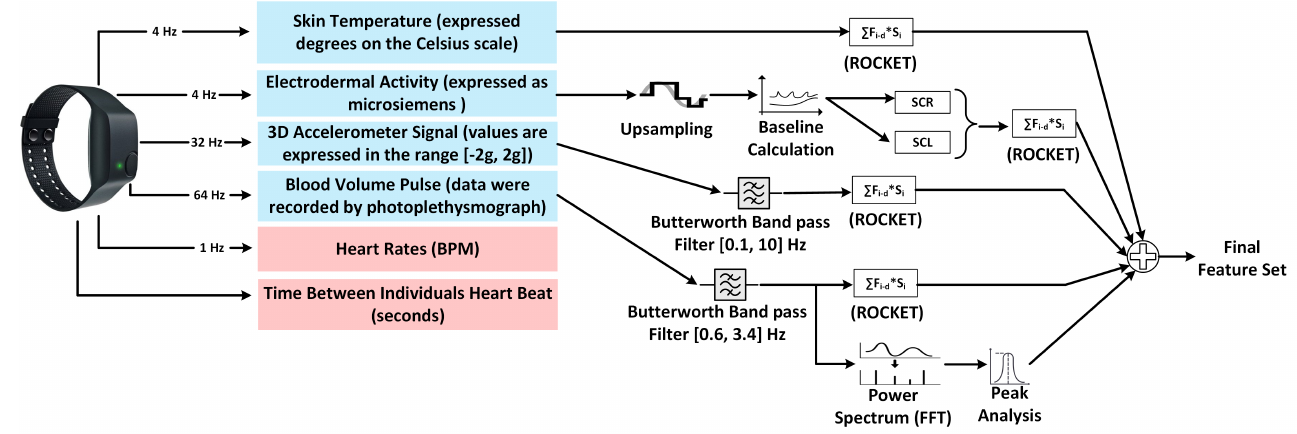
Figure 3. The signal processing pipeline for ROCKET feature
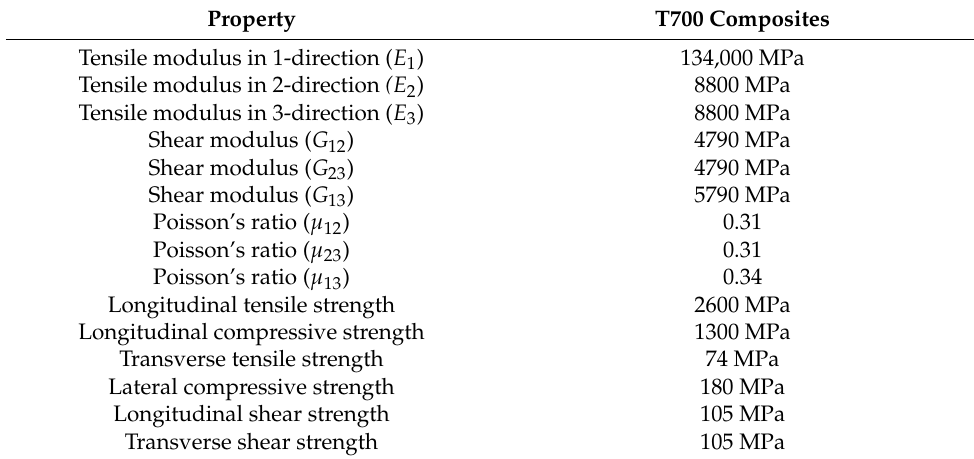
Table 1. T700/epoxy resin composite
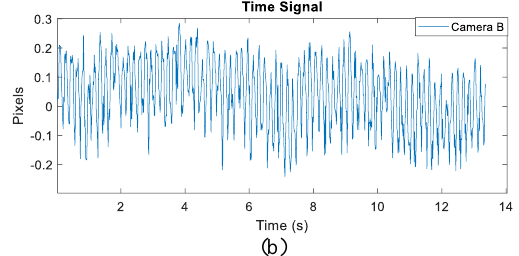
Figure 8. Vibration measurement results using videos acquired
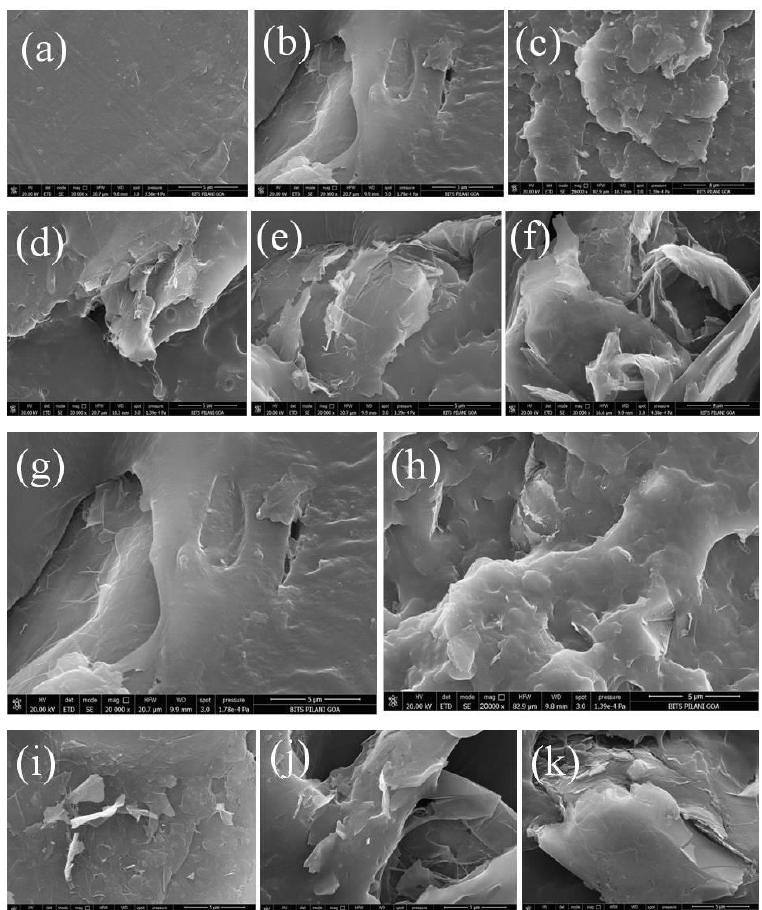
Figure 8. FESEM images of ( a ) neat PP, ( b – f ) PP-H25 and ( g – k ) PP-M25 nanocomposites with 1, 2, 3, 4 and 5 wt% GNPs respectively.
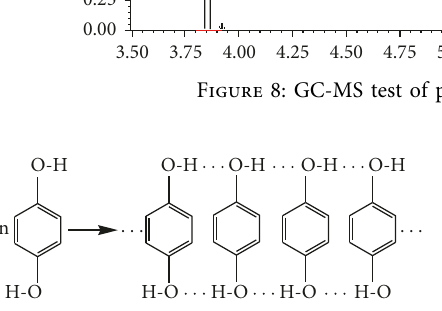
Figure 9: Multimolecule association of hydrogen bonds among hydroxyls of hydroquinone to form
# # #
- WHAT THIS TASK INVOLVES: The listing is to be reproduced in full and exactly, except that its pictures are to be dropped.

- RESPONSE FOR THIS EXERCISE:
Figure 3. The signal processing pipeline for ROCKET feature
Table 1. T700/epoxy resin composite
Figure 8. Vibration measurement results using videos acquired
Figure 8. FESEM images of ( a ) neat PP, ( b – f ) PP-H25 and ( g – k ) PP-M25 nanocomposites with 1, 2, 3, 4 and 5 wt% GNPs respectively.
Figure 9: Multimolecule association of hydrogen bonds among hydroxyls of hydroquinone to form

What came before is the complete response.